Stories are the way to stand out, says one the judges of the Student of the Year (SOTY) – Sportsperson award.
“Sports results are black and white. What I want in the interviews is to hear stories from these young athletes. They need to express themselves in that eight or 10 minutes to convince me they have a passion and love for sports,” said former squash star Rebecca Chiu Wing-yin, winner of The SOTY – Sportsperson award in 1996-97, who is joining the judging panel this year for the first time.
“The sportsperson award was a big moment for me,” said Chiu, “I was a bit shocked when the SOTY awards invited to be a judge. Twenty years is a long time. But I also feel special. I am a past winner and I am eager to see what the outstanding the student athletes are like after two decades.”
Chiu became a full-time athlete after completing her undergraduate studies at the Chinese University of Hong Kong. She became a well-known sports icon in Hong Kong and enjoyed much success on court, including a gold medal match victory over Nicol David of Malaysia at the Busan Asian Games in 2002.
Chiu, who is now a Hong Kong squash team coach at the Hong Kong Sports Institute, still remembers how she felt.
“I was nervous. There were other awards for athletes out there but they didn’t require a face-to-face interview with the judging panel, which SOTY did. It was like an admission interview to school.”
Chiu said student athletes nowadays are given more support than when she was at school, and she is looking forward to learning more about these young stars at the interviews.
“When I was a student, schools had only just began offering support to student athletes. Now, some universities offer scholarships to attract the best athletes,” said Chiu, adding that this means students no longer need to choose between their studies and their sport.

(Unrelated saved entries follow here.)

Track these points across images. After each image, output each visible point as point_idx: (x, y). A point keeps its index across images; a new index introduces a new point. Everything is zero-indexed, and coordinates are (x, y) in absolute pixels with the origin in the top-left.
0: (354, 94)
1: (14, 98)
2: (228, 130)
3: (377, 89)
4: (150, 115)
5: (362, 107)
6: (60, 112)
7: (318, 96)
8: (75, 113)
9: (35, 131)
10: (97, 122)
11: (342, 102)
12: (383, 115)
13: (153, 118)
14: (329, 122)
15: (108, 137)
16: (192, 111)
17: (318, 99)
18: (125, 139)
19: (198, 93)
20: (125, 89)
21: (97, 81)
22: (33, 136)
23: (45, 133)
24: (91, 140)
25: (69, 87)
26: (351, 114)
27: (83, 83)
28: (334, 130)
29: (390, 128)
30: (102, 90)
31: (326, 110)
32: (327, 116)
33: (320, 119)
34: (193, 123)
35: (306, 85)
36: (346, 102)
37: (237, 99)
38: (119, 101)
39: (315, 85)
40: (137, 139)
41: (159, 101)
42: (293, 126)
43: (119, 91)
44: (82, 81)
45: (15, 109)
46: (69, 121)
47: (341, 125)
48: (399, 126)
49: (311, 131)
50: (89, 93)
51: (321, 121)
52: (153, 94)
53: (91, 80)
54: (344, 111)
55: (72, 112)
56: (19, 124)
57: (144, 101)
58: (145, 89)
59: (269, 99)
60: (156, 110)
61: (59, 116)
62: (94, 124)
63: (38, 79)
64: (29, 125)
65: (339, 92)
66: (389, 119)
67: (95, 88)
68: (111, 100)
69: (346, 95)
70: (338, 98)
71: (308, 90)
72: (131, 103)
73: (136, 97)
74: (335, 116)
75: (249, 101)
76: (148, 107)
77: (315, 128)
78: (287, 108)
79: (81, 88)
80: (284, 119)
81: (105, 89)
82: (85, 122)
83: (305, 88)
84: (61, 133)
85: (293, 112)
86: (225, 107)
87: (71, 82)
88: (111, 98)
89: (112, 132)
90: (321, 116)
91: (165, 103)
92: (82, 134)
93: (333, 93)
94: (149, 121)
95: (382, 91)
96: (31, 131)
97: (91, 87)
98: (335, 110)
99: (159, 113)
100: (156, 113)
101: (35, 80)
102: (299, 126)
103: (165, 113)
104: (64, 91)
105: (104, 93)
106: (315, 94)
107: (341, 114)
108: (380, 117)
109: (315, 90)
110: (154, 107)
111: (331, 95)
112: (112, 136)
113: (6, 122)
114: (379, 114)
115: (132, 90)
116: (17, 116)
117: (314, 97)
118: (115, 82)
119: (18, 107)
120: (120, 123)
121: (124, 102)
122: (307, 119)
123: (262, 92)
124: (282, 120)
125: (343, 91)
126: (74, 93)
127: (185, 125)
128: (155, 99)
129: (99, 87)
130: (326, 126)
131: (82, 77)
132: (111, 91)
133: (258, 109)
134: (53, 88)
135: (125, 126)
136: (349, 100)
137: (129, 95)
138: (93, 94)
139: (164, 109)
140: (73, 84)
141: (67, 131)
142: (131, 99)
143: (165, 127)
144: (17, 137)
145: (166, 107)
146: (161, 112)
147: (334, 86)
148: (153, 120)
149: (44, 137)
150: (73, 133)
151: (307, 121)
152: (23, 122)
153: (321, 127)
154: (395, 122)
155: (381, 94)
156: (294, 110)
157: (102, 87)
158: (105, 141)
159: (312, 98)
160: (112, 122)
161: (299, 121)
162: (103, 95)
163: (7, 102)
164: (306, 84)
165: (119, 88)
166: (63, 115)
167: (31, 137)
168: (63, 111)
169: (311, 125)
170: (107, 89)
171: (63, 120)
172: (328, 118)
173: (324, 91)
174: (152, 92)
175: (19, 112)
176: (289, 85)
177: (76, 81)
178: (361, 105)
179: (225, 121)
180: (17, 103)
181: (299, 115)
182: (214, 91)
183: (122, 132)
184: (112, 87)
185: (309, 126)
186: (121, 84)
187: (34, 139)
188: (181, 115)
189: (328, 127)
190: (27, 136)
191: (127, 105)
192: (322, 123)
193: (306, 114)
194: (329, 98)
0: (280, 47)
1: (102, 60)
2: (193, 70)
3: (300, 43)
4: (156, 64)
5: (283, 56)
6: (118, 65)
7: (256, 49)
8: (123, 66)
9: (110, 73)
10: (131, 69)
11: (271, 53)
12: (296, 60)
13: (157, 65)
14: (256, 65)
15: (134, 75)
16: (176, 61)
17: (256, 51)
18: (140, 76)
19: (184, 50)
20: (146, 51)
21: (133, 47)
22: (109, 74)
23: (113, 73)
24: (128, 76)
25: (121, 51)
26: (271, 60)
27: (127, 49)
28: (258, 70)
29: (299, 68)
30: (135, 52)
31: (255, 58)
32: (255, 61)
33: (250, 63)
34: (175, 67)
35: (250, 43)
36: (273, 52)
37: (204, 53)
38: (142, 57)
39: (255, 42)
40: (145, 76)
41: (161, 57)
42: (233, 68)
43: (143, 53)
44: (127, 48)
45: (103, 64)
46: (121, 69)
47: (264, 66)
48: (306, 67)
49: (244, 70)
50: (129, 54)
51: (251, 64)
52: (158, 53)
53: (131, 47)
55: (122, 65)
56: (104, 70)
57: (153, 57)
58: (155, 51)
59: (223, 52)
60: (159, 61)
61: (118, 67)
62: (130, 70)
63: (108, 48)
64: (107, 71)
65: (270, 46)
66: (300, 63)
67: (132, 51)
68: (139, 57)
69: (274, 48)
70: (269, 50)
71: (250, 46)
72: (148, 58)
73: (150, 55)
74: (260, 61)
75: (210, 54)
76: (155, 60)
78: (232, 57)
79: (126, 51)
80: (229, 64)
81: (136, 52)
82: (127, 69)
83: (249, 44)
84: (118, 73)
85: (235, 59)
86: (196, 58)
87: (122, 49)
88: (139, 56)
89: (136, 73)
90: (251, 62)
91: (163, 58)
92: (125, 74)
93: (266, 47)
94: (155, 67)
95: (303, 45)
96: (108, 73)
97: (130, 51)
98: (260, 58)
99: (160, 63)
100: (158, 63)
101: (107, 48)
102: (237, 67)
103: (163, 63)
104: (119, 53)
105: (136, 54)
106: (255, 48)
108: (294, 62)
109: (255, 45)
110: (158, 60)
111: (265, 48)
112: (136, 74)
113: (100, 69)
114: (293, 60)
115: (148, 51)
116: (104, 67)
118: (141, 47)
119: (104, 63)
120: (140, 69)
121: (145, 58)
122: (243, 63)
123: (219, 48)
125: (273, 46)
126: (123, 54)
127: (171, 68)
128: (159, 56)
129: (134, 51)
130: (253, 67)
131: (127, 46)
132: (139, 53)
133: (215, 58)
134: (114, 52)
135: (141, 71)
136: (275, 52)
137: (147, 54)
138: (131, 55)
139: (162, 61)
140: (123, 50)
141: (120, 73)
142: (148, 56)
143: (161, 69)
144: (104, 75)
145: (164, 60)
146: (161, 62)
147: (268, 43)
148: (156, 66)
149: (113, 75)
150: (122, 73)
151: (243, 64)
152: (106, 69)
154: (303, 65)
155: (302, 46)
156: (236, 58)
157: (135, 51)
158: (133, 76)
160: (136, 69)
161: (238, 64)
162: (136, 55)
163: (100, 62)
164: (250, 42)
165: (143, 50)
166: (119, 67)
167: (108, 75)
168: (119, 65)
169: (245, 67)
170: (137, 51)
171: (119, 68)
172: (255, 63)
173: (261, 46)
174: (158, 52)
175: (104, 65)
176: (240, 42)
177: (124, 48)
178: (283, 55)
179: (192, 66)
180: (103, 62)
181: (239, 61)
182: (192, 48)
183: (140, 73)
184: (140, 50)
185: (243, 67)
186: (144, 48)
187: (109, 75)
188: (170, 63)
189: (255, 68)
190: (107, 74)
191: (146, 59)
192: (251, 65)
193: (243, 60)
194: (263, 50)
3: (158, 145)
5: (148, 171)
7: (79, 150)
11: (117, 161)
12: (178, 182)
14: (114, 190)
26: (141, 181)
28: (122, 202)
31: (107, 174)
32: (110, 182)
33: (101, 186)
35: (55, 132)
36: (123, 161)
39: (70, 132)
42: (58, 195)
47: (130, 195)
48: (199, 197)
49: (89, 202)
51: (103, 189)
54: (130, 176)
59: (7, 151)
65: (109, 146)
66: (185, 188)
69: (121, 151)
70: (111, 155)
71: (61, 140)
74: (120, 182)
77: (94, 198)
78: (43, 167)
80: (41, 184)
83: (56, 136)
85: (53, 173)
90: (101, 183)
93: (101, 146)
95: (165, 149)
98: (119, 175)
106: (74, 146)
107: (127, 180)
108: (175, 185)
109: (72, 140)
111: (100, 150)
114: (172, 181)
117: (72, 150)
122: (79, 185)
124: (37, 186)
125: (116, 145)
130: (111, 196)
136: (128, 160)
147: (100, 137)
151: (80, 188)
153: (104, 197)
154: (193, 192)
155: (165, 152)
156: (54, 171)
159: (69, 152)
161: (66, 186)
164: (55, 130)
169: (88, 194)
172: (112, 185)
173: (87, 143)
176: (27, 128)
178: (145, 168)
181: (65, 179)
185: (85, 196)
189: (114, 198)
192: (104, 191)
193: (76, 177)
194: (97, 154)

For the other judges, winning The Student of the Year (SOTY) – Sportsperson award this year will be more than an individual recognition. It is also a statement that you could be as successful as previous winners, like Hong Kong’s star swimmer Siobhan Haughey.
Siobhan won the award in 2013 and just under three years later, the 19-year-old University of Michigan student debuted in the Rio Olympics.
South China Morning Post sports editor Noel Prentice has been a judge in this category since 2013, and he said Siobhan is the standout winner of these editions.
“Siobhan boasted such impressive credentials, including being a Youth Olympics medallist,” said Prentice. “Since being crowned sportsperson of the year, Siobhan has gone on to great things – and none are higher than the Olympics, where she became the first Hong Kong swimmer to reach the ‘A standard’ in the 200m individual medley and freestyle. She was also the first local swimmer in the modern era to qualify for the semi-finals at the Games.”
Prentice said he and his fellow judges are looking forward to see more talented nominees with the belief that they can be as good as or even better than Siobhan.
“Finalists of the sportsperson of the year award can take great pride in knowing they are high achievers in their fields,” said Prentice, “They are role models in their own right, with their actions, both on and off the field, court and sports arena, impacting on their friends, classmates and teammates.”
The Student of the Year Awards are organised by Young Post in conjunction with the South China Morning Post and sponsored by the Hong Kong Jockey Club with support from the Education Bureau.
Another judge, Kenneth Fok Kai-kong, who is also the chef de mission of the Hong Kong Delegation at the Rio Olympics, hoped the multi-sport extravaganza could inspire young athletes.
“With the Olympics in Rio this year, we saw an increased interest in sports in Hong Kong. Many sports fans supported our athletes in competition and I hope this has served as an inspiration to contestants,” said Fok.
“I expect nominees to learn from our top athletes and be confident and inspired themselves to get to the next level. They should have passion, determination, and of course, a never-give-up spirit, no matter what they are doing.”
Fok said he also had high expectations for the finalists to promote sports in the community.
“Winners are not winners if they do not give back to society,” said Fok, “The best way for our finalists to give back is to try influencing people around them. As young athletes, they have unique experiences in competitions and their daily lives. They can share these experiences with others, motivate them, influence them and hopefully, inspire more people to participate in sports.”
Fok added that Hong Kong needs to promote mass participation in sports, and that starts with students.